We repeat what was said earlier in Conners' Case, supra:
"Our attention has been called to no authorities holding that the power of rehearing is vested in the Commission except in those States where the authority is expressly conferred by statute."[2]
The Commissioner has also denied the Petitioner's request for counsel fees and his petition to fix the amount to be allowed for medical, surgical and hospital services. Of this denial, the Petitioner complains in this Court in this appeal.

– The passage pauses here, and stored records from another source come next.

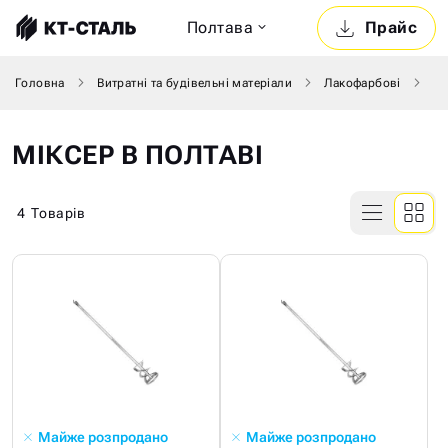
Полтава
Прайс
Головна
Витратні та будівельні матеріали
Лакофарбові
Мі
МІКСЕР В ПОЛТАВІ
4
Товарів
Майже розпродано
Майже розпродано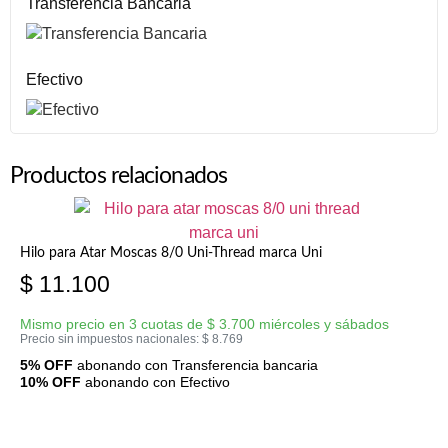
Transferencia Bancaria
Efectivo
Productos relacionados
Hilo para Atar Moscas 8/0 Uni-Thread marca Uni
$
11.100
Mismo precio en 3 cuotas de
$
3.700
miércoles y sábados
Precio sin impuestos nacionales:
$
8.769
5% OFF
abonando con Transferencia bancaria
10% OFF
abonando con Efectivo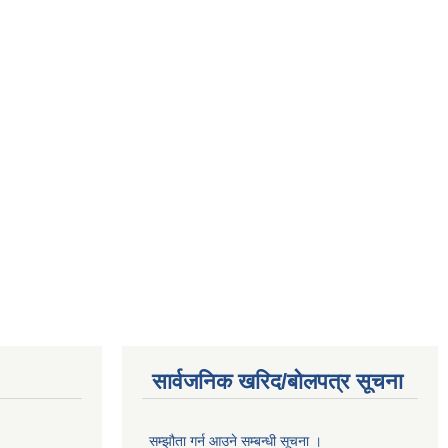
सार्वजनिक खरिद/बोलपत्र सूचना
सम्झौता गर्न आउने सम्बन्धी सूचना ।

Because the Commission was without jurisdiction to rehear the Petition for Award of Compensation, it follows neither counsel fees nor medical expenses could be allowed.
The entry must be,
Appeal denied.
NOTES
[1] It is noted that Exhibit "A" contained in the record, though not received in evidence before the Commissioner, purports to contain a written statement by the operating surgeon. In this statement he says:
"Insofar as my knowledge of the history of his illness is concerned, I feel it is reasonable to conclude that his symptoms began as the result of an intervertebral disc injury initially sustained when crates of produce fell upon him and produced extension injury to his back." (Emphasis supplied)
[2] We recognize injustice might sometimes result because the Legislature has not granted the Commission power to rehear on grounds of newly discovered evidence. Likewise, it might seem unfair to deny attorneys' fees to an employee who seeks, in good faith, to test whether such jurisdiction exists and does not prevail. However, the remedy in each of these instances is a matter for legislative consideration and action.